= Beginning of Section =
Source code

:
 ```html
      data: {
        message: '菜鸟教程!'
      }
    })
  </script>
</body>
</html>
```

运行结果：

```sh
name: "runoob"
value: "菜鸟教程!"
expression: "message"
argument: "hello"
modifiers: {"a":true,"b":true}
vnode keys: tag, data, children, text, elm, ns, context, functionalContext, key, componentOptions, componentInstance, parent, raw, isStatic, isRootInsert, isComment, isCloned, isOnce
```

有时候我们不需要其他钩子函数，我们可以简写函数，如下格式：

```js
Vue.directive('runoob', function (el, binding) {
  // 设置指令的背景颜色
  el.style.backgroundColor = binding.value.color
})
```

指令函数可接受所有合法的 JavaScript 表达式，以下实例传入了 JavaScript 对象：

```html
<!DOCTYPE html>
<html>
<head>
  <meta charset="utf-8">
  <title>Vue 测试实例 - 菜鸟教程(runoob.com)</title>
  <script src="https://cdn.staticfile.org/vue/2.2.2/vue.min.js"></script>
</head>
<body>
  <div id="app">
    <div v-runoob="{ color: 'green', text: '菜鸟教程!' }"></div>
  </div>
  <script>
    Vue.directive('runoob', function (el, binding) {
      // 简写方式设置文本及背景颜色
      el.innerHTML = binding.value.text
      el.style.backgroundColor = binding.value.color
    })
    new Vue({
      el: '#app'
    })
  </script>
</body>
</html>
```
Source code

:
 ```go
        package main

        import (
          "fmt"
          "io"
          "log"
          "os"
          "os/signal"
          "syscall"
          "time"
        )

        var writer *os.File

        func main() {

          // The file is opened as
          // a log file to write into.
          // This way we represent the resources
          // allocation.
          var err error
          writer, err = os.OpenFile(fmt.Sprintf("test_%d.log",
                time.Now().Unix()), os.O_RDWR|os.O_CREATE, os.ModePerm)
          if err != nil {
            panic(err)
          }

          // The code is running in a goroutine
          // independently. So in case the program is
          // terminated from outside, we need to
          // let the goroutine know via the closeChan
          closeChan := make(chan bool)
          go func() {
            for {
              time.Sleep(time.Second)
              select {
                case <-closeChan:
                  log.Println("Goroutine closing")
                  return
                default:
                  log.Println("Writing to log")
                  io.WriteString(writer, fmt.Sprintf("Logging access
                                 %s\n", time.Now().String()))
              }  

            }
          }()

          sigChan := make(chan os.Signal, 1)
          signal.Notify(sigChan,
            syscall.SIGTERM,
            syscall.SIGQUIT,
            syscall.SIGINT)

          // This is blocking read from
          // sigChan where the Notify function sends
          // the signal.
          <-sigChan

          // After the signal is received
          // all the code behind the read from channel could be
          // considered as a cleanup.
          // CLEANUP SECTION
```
= End of Section =
### TASK
Search the data for the string "This". List each line that has it.

### WRITTEN RESPONSE
          // This way we represent the resources
          // This is blocking read from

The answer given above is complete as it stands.